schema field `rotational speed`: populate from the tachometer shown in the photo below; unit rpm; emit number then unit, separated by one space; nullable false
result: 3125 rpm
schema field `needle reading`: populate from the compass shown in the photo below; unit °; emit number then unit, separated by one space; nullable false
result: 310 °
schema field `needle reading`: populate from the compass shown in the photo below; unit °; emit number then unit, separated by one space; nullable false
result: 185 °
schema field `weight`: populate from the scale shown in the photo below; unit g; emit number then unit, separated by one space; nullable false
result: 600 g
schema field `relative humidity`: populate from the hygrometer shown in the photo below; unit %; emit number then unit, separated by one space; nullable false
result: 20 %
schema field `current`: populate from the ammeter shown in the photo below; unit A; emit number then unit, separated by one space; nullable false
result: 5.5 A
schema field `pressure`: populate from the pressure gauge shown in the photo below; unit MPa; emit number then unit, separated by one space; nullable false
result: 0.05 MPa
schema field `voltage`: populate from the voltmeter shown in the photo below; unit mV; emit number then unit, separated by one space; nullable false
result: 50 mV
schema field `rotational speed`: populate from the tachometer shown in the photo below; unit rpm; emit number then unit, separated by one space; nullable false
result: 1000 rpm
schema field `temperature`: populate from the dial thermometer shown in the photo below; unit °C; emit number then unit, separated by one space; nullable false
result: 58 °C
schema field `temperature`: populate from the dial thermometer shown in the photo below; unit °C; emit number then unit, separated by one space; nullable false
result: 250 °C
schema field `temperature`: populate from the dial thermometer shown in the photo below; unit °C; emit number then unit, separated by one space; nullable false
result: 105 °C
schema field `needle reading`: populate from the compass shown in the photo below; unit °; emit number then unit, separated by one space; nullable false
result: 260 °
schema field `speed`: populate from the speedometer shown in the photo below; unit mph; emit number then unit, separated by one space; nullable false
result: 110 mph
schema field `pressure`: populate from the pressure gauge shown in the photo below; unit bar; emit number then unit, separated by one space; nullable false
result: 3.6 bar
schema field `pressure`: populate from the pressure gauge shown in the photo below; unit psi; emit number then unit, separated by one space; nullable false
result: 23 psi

_ _ _

Task objective —
Copy the material above word for word, every line included.

Response area —
schema field `rotational speed`: populate from the tachometer shown in the photo below; unit rpm; emit number then unit, separated by one space; nullable false
result: 3125 rpm
schema field `needle reading`: populate from the compass shown in the photo below; unit °; emit number then unit, separated by one space; nullable false
result: 310 °
schema field `needle reading`: populate from the compass shown in the photo below; unit °; emit number then unit, separated by one space; nullable false
result: 185 °
schema field `weight`: populate from the scale shown in the photo below; unit g; emit number then unit, separated by one space; nullable false
result: 600 g
schema field `relative humidity`: populate from the hygrometer shown in the photo below; unit %; emit number then unit, separated by one space; nullable false
result: 20 %
schema field `current`: populate from the ammeter shown in the photo below; unit A; emit number then unit, separated by one space; nullable false
result: 5.5 A
schema field `pressure`: populate from the pressure gauge shown in the photo below; unit MPa; emit number then unit, separated by one space; nullable false
result: 0.05 MPa
schema field `voltage`: populate from the voltmeter shown in the photo below; unit mV; emit number then unit, separated by one space; nullable false
result: 50 mV
schema field `rotational speed`: populate from the tachometer shown in the photo below; unit rpm; emit number then unit, separated by one space; nullable false
result: 1000 rpm
schema field `temperature`: populate from the dial thermometer shown in the photo below; unit °C; emit number then unit, separated by one space; nullable false
result: 58 °C
schema field `temperature`: populate from the dial thermometer shown in the photo below; unit °C; emit number then unit, separated by one space; nullable false
result: 250 °C
schema field `temperature`: populate from the dial thermometer shown in the photo below; unit °C; emit number then unit, separated by one space; nullable false
result: 105 °C
schema field `needle reading`: populate from the compass shown in the photo below; unit °; emit number then unit, separated by one space; nullable false
result: 260 °
schema field `speed`: populate from the speedometer shown in the photo below; unit mph; emit number then unit, separated by one space; nullable false
result: 110 mph
schema field `pressure`: populate from the pressure gauge shown in the photo below; unit bar; emit number then unit, separated by one space; nullable false
result: 3.6 bar
schema field `pressure`: populate from the pressure gauge shown in the photo below; unit psi; emit number then unit, separated by one space; nullable false
result: 23 psi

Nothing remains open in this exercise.